Did you know that while you are going through a divorce, there are some things you are limited to doing in regards to your estate plan.
Aside from the ATROS (Automatic Temporary Restraining Orders) in the Summons of your divorce paperwork, you are limited in what you can change in your estate plan.
Here is what you can do:
- Create, modify, or revoke a will.
- Create, but not fund, a new single settlor revocable or irrevocable trust.
- If in the usual course of business or for the necessities of life, transfer, encumber, hypothecate, conceal, or in any way dispose of any property, real or personal, whether community, quasi-community, or separate.
- Execute and file a disclaimer.
Here is what you can do as long as your Spouse/RDP had notice:
- Revoke a revocable trust.

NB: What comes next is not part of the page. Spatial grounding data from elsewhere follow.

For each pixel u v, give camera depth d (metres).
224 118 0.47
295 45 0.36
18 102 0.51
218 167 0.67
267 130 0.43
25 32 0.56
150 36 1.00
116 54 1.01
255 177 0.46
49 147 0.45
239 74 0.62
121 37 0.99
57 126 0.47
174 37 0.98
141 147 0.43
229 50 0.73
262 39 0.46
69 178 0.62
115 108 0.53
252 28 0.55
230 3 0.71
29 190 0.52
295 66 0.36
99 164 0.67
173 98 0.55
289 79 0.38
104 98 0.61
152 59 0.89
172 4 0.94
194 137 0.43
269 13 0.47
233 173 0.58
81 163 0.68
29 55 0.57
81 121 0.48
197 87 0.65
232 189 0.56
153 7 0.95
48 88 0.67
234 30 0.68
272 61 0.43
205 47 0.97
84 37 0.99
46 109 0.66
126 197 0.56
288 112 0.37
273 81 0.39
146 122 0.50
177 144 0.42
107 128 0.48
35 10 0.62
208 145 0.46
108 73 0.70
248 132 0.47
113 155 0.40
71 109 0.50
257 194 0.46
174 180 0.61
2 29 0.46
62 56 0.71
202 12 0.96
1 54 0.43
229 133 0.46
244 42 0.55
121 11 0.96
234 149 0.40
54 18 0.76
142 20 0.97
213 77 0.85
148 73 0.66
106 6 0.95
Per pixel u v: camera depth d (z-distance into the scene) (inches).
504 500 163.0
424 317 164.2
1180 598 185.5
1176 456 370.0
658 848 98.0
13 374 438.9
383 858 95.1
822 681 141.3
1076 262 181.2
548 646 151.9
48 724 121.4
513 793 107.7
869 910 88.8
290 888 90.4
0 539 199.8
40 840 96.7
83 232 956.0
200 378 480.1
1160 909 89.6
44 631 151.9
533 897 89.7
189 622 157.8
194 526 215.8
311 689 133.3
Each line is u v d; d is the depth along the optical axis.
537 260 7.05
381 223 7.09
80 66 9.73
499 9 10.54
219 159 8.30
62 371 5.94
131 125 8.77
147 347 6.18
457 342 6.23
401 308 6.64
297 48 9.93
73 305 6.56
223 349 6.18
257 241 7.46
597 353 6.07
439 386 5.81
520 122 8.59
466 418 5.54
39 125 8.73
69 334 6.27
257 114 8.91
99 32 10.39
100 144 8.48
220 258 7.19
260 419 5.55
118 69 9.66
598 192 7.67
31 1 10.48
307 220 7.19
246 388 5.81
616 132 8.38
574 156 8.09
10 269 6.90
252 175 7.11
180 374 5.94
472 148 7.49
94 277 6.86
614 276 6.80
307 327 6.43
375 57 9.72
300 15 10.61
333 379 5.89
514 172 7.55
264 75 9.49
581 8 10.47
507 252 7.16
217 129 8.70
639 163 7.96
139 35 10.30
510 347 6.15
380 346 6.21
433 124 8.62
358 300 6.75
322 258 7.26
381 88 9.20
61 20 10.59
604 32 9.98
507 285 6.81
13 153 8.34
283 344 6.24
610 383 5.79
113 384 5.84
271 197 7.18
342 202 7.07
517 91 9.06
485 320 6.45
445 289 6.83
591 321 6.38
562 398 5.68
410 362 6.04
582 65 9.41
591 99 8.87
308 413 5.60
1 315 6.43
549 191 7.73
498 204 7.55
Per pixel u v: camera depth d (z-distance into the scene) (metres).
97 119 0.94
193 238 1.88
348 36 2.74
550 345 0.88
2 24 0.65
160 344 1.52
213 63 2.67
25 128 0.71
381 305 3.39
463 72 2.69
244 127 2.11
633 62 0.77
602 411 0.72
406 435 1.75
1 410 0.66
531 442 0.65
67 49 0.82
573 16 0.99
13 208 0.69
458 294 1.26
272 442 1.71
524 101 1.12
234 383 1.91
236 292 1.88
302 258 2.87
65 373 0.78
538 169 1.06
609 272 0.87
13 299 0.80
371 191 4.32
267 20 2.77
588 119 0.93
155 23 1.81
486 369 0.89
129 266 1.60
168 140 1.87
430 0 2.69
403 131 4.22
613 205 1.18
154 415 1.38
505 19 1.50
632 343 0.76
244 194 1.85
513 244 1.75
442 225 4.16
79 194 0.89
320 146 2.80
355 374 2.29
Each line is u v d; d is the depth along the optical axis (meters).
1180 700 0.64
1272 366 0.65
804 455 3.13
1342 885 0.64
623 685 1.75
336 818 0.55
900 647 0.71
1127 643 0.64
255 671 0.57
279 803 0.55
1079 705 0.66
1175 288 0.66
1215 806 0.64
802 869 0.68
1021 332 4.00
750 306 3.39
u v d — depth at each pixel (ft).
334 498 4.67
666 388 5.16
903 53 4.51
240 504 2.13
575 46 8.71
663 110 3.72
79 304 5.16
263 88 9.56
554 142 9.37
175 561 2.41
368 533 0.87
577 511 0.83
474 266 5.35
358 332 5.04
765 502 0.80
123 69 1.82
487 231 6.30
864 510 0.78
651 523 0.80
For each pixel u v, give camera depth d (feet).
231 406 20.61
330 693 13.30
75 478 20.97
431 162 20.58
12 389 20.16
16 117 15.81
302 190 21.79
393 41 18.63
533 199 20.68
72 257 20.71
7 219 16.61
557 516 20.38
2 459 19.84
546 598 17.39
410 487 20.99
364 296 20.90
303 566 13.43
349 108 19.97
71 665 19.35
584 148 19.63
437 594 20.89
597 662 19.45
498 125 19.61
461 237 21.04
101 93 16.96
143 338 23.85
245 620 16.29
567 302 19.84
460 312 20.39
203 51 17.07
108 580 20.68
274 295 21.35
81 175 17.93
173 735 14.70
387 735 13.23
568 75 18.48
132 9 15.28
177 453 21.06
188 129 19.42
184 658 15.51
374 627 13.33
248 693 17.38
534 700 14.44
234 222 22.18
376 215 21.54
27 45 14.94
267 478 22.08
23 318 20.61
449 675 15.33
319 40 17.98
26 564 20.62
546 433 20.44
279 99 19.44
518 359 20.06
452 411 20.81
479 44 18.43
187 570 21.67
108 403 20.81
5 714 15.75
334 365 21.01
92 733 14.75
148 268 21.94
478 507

Follow revocation terms of trust exactly
- Revoke a transfer to the beneficiary of a “non probate transfer.” A “non probate transfer” includes primarily individual retirement accounts (IRAs) and life insurance. You can only revoke life insurance if child support or spousal support is not at issue.
- Eliminate a right of survivorship for property (joint tenancy or community property with right of survivorship).
In all of these cases, notice must be filed and served on the other party before the change takes effect.
If what you want to do doesn’t fall within these two categories you will either need to get your Spouse’s/RDP’s consent or a court order depending on the circumstances.